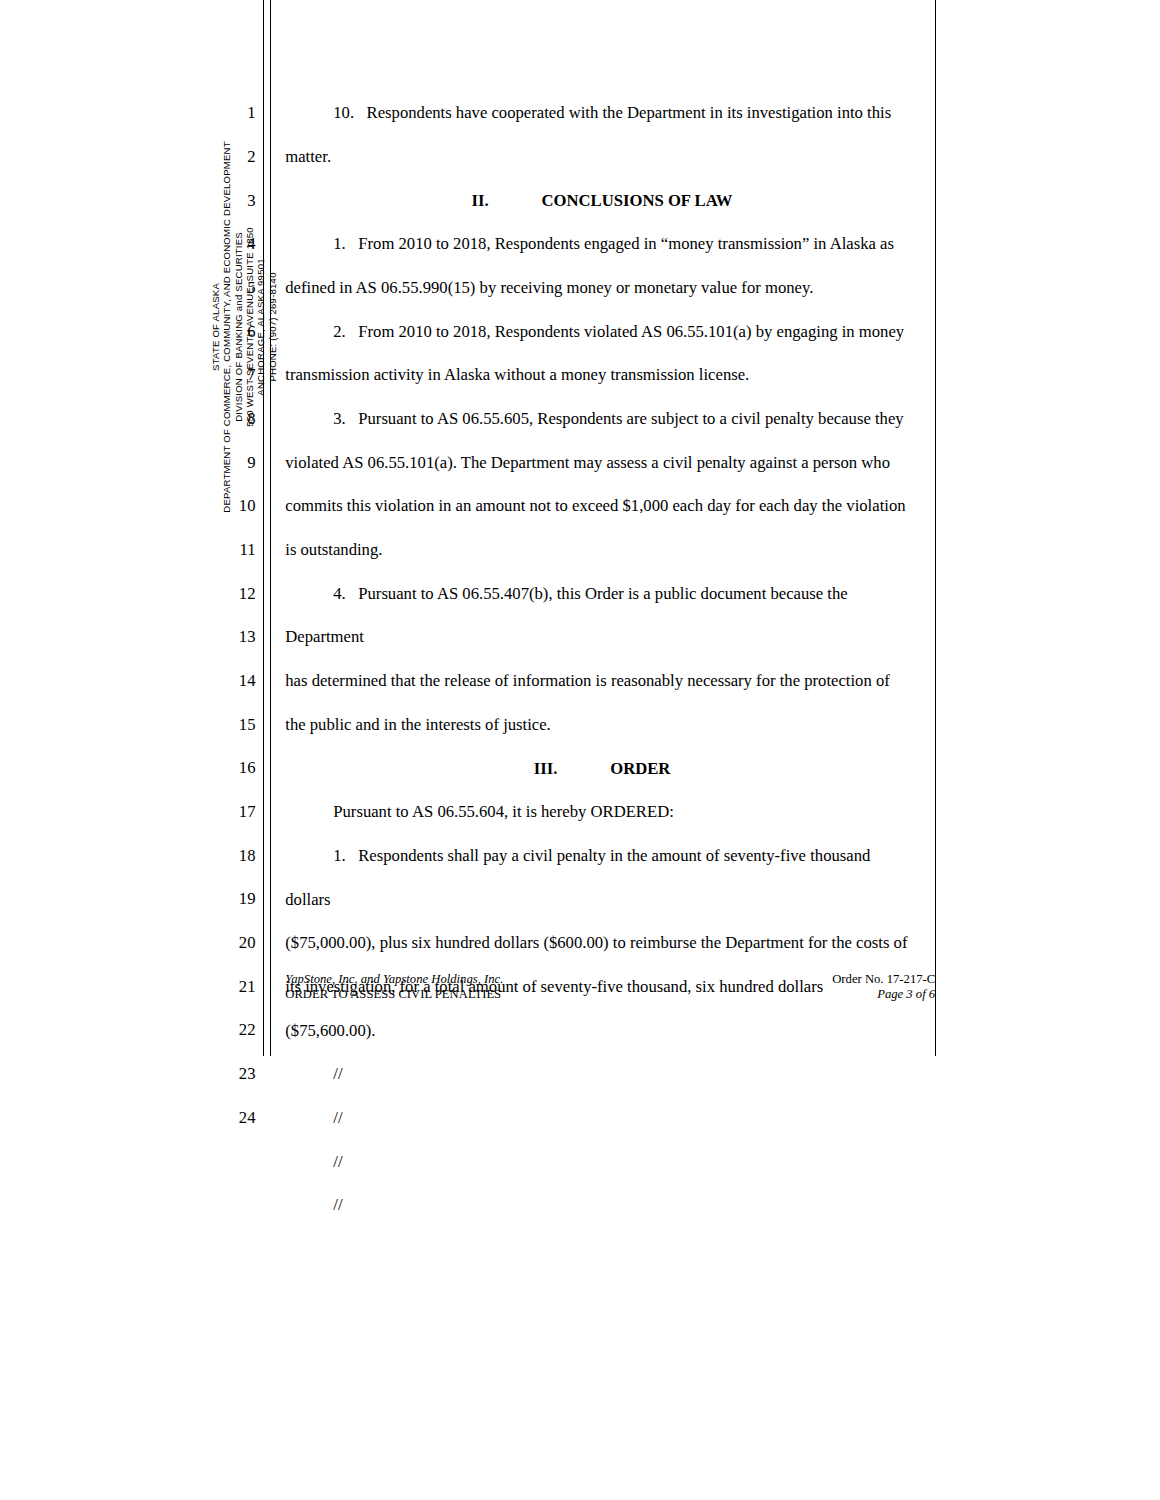STATE OF ALASKA
DEPARTMENT OF COMMERCE, COMMUNITY, AND ECONOMIC DEVELOPMENT
DIVISION OF BANKING and SECURITIES
550 WEST SEVENTH AVENUE, SUITE 1850
ANCHORAGE, ALASKA 99501
PHONE: (907) 269-8140
1
2
3
4
5
6
7
8
9
10
11
12
13
14
15
16
17
18
19
20
21
22
23
24
10. Respondents have cooperated with the Department in its investigation into this
matter.
II. CONCLUSIONS OF LAW
1. From 2010 to 2018, Respondents engaged in “money transmission” in Alaska as
defined in AS 06.55.990(15) by receiving money or monetary value for money.
2. From 2010 to 2018, Respondents violated AS 06.55.101(a) by engaging in money
transmission activity in Alaska without a money transmission license.
3. Pursuant to AS 06.55.605, Respondents are subject to a civil penalty because they
violated AS 06.55.101(a). The Department may assess a civil penalty against a person who
commits this violation in an amount not to exceed $1,000 each day for each day the violation
is outstanding.
4. Pursuant to AS 06.55.407(b), this Order is a public document because the Department
has determined that the release of information is reasonably necessary for the protection of
the public and in the interests of justice.
III. ORDER
Pursuant to AS 06.55.604, it is hereby ORDERED:
1. Respondents shall pay a civil penalty in the amount of seventy-five thousand dollars
($75,000.00), plus six hundred dollars ($600.00) to reimburse the Department for the costs of
its investigation, for a total amount of seventy-five thousand, six hundred dollars
($75,600.00).
//
//
//
//
YapStone, Inc. and Yapstone Holdings, Inc.
Order No. 17-217-C
Order to Assess Civil Penalties
Page 3 of 6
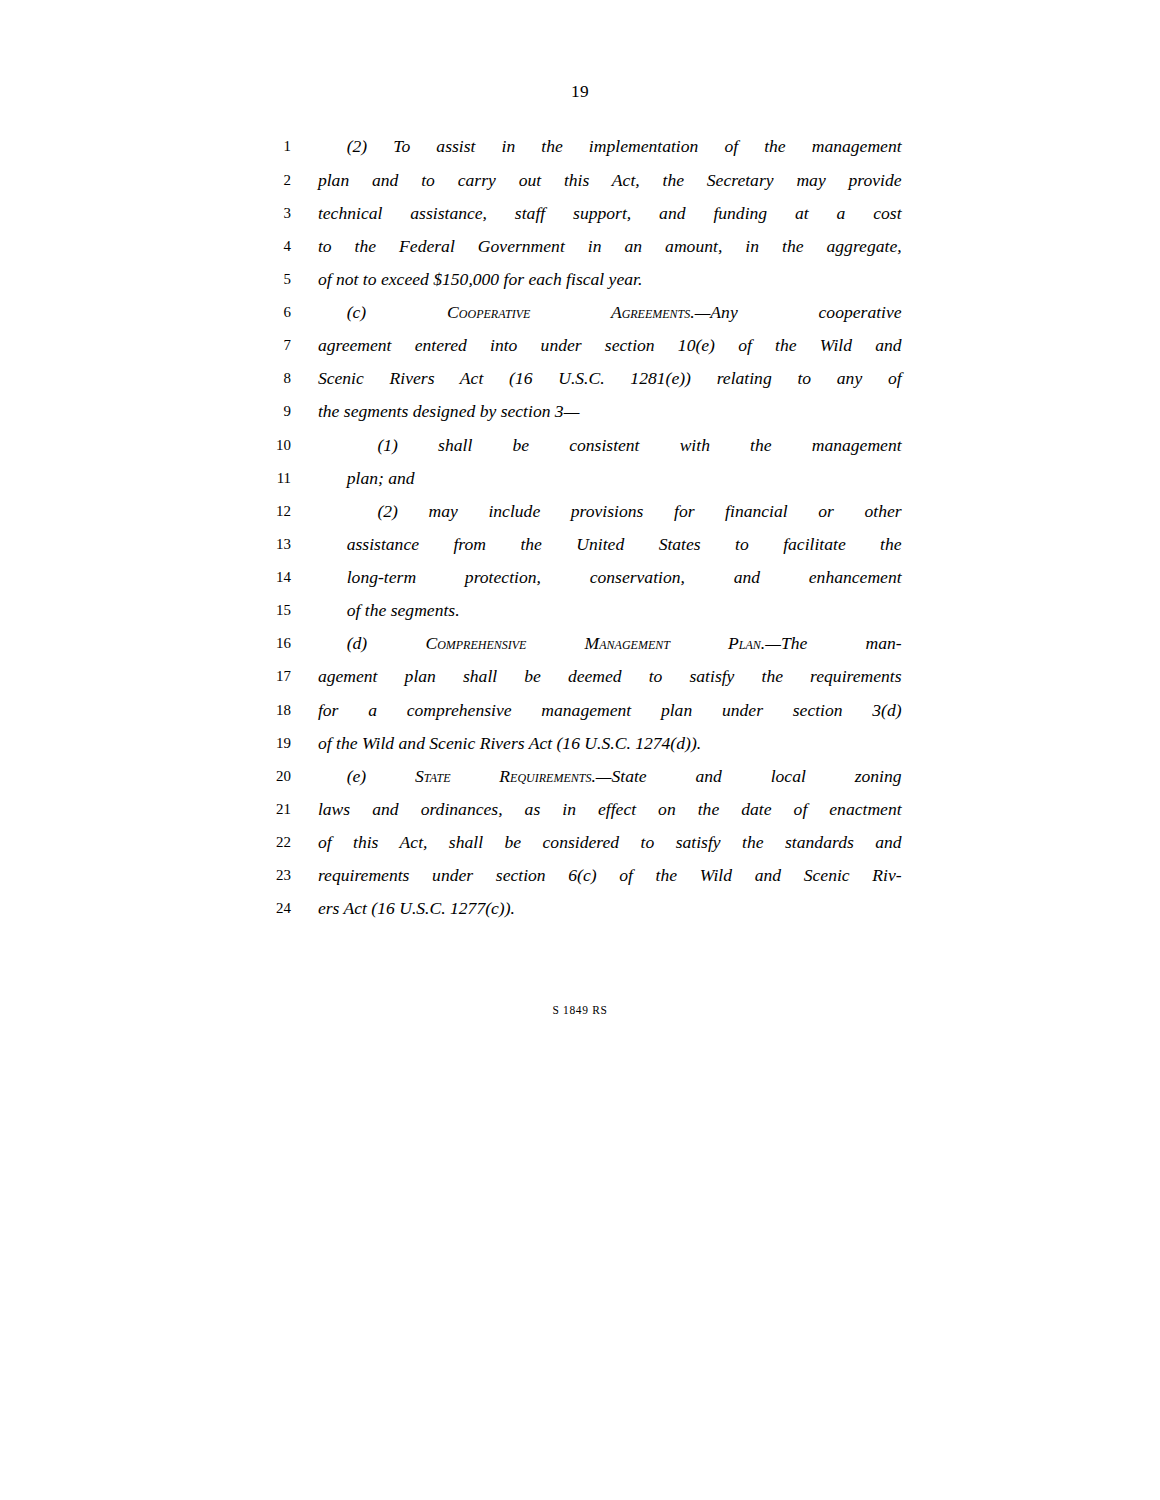19
(2) To assist in the implementation of the management
plan and to carry out this Act, the Secretary may provide
technical assistance, staff support, and funding at a cost
to the Federal Government in an amount, in the aggregate,
of not to exceed $150,000 for each fiscal year.
(c) Cooperative Agreements.—Any cooperative
agreement entered into under section 10(e) of the Wild and
Scenic Rivers Act (16 U.S.C. 1281(e)) relating to any of
the segments designed by section 3—
(1) shall be consistent with the management
plan; and
(2) may include provisions for financial or other
assistance from the United States to facilitate the
long-term protection, conservation, and enhancement
of the segments.
(d) Comprehensive Management Plan.—The man-
agement plan shall be deemed to satisfy the requirements
for a comprehensive management plan under section 3(d)
of the Wild and Scenic Rivers Act (16 U.S.C. 1274(d)).
(e) State Requirements.—State and local zoning
laws and ordinances, as in effect on the date of enactment
of this Act, shall be considered to satisfy the standards and
requirements under section 6(c) of the Wild and Scenic Riv-
ers Act (16 U.S.C. 1277(c)).
S 1849 RS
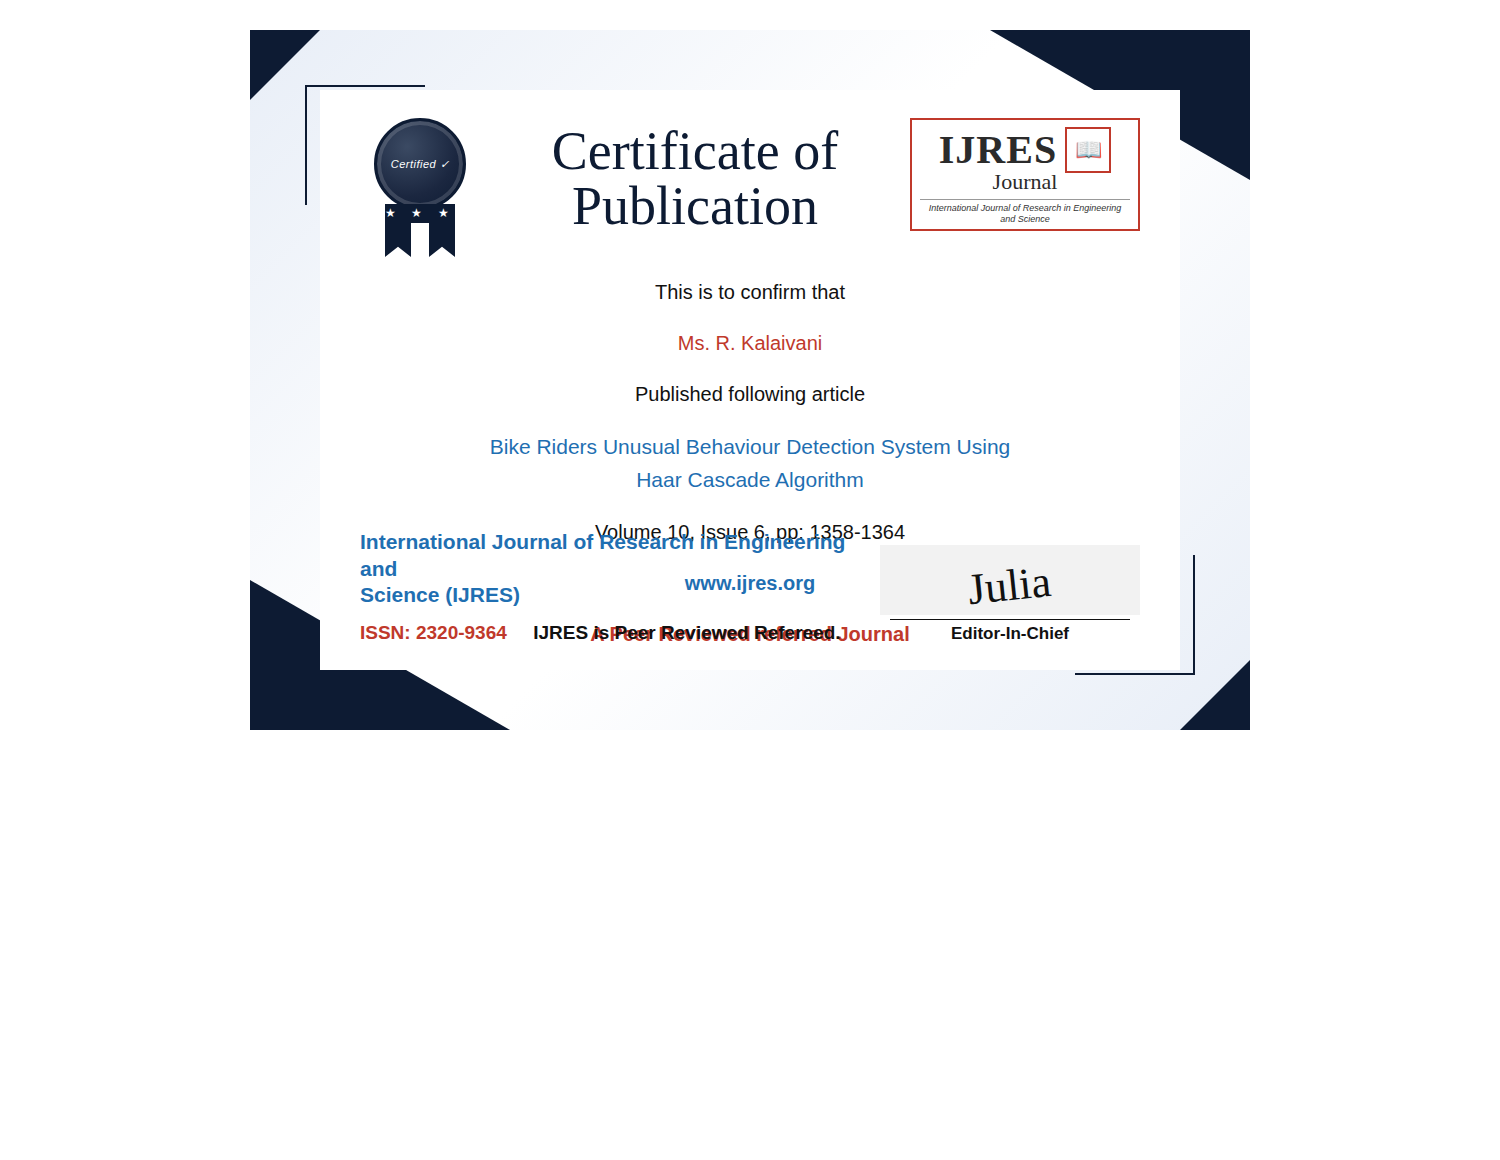Certified ✓
★ ★ ★
Certificate of
Publication
IJRES 📖
Journal
International Journal of Research in Engineering
and Science
This is to confirm that
Ms. R. Kalaivani
Published following article
Bike Riders Unusual Behaviour Detection System Using
Haar Cascade Algorithm
Volume 10, Issue 6, pp: 1358-1364
www.ijres.org
A Peer Reviewed referred Journal
International Journal of Research in Engineering and
Science (IJRES)
ISSN: 2320-9364 IJRES is Peer Reviewed Refereed.
Julia
Editor-In-Chief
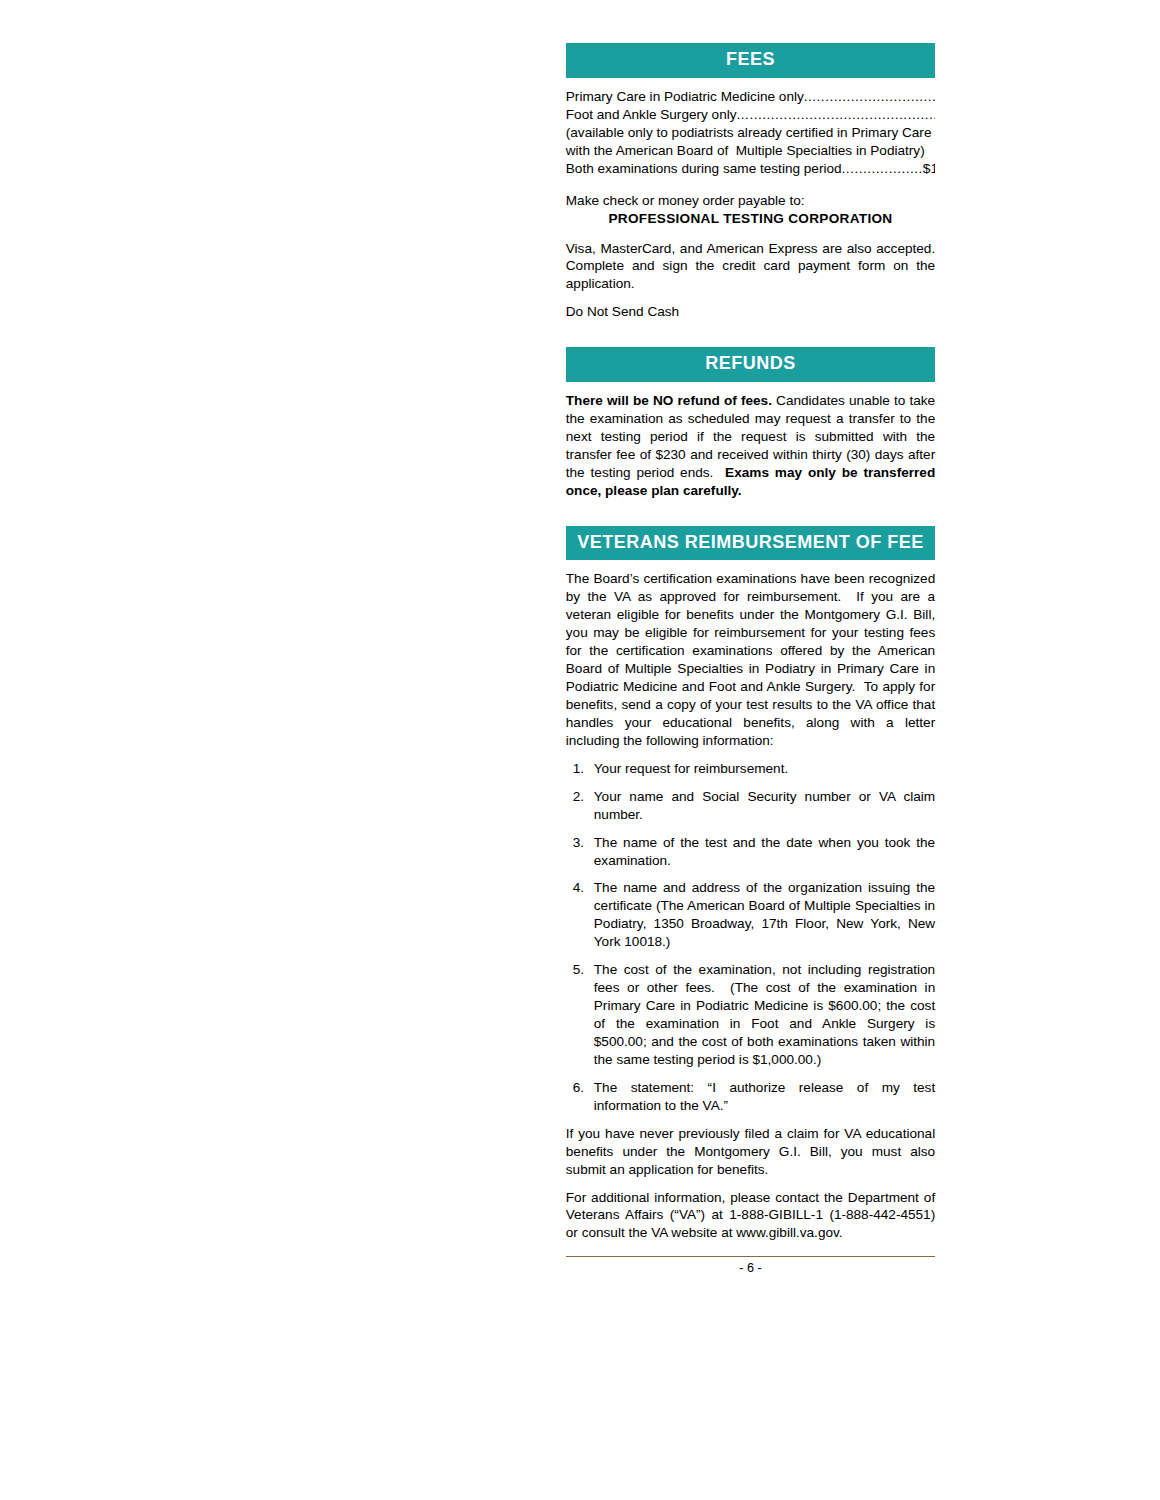Fees
Primary Care in Podiatric Medicine only...............................$600.00
Foot and Ankle Surgery only..................................................$500.00
(available only to podiatrists already certified in Primary Care
with the American Board of Multiple Specialties in Podiatry)
Both examinations during same testing period...................$1,000.00
Make check or money order payable to:
PROFESSIONAL TESTING CORPORATION
Visa, MasterCard, and American Express are also accepted. Complete and sign the credit card payment form on the application.
Do Not Send Cash
Refunds
There will be NO refund of fees. Candidates unable to take the examination as scheduled may request a transfer to the next testing period if the request is submitted with the transfer fee of $230 and received within thirty (30) days after the testing period ends. Exams may only be transferred once, please plan carefully.
Veterans Reimbursement of Fee
The Board’s certification examinations have been recognized by the VA as approved for reimbursement. If you are a veteran eligible for benefits under the Montgomery G.I. Bill, you may be eligible for reimbursement for your testing fees for the certification examinations offered by the American Board of Multiple Specialties in Podiatry in Primary Care in Podiatric Medicine and Foot and Ankle Surgery. To apply for benefits, send a copy of your test results to the VA office that handles your educational benefits, along with a letter including the following information:
Your request for reimbursement.
Your name and Social Security number or VA claim number.
The name of the test and the date when you took the examination.
The name and address of the organization issuing the certificate (The American Board of Multiple Specialties in Podiatry, 1350 Broadway, 17th Floor, New York, New York 10018.)
The cost of the examination, not including registration fees or other fees. (The cost of the examination in Primary Care in Podiatric Medicine is $600.00; the cost of the examination in Foot and Ankle Surgery is $500.00; and the cost of both examinations taken within the same testing period is $1,000.00.)
The statement: “I authorize release of my test information to the VA.”
If you have never previously filed a claim for VA educational benefits under the Montgomery G.I. Bill, you must also submit an application for benefits.
For additional information, please contact the Department of Veterans Affairs (“VA”) at 1-888-GIBILL-1 (1-888-442-4551) or consult the VA website at www.gibill.va.gov.
- 6 -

- What the exercise asks -
Figure out how many lines above include the string "dollars", then report that number and nothing else.

- Problem solution -
3